Stored data entries:
== == ==

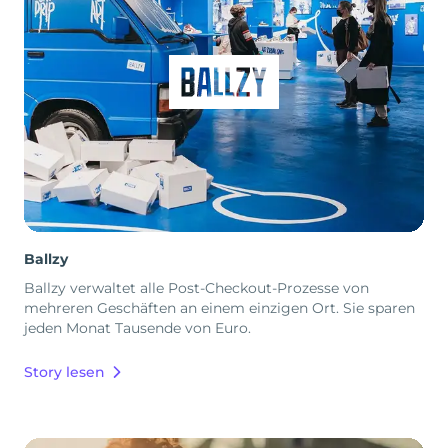
Ballzy
Ballzy verwaltet alle Post-Checkout-Prozesse von
mehreren Geschäften an einem einzigen Ort. Sie sparen
jeden Monat Tausende von Euro.
Story lesen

== == ==

The answer should consist of the lines from the one with "mehreren Geschäften an" through the last line of the entries, duplicated exactly and nothing more.

mehreren Geschäften an einem einzigen Ort. Sie sparen
jeden Monat Tausende von Euro.
Story lesen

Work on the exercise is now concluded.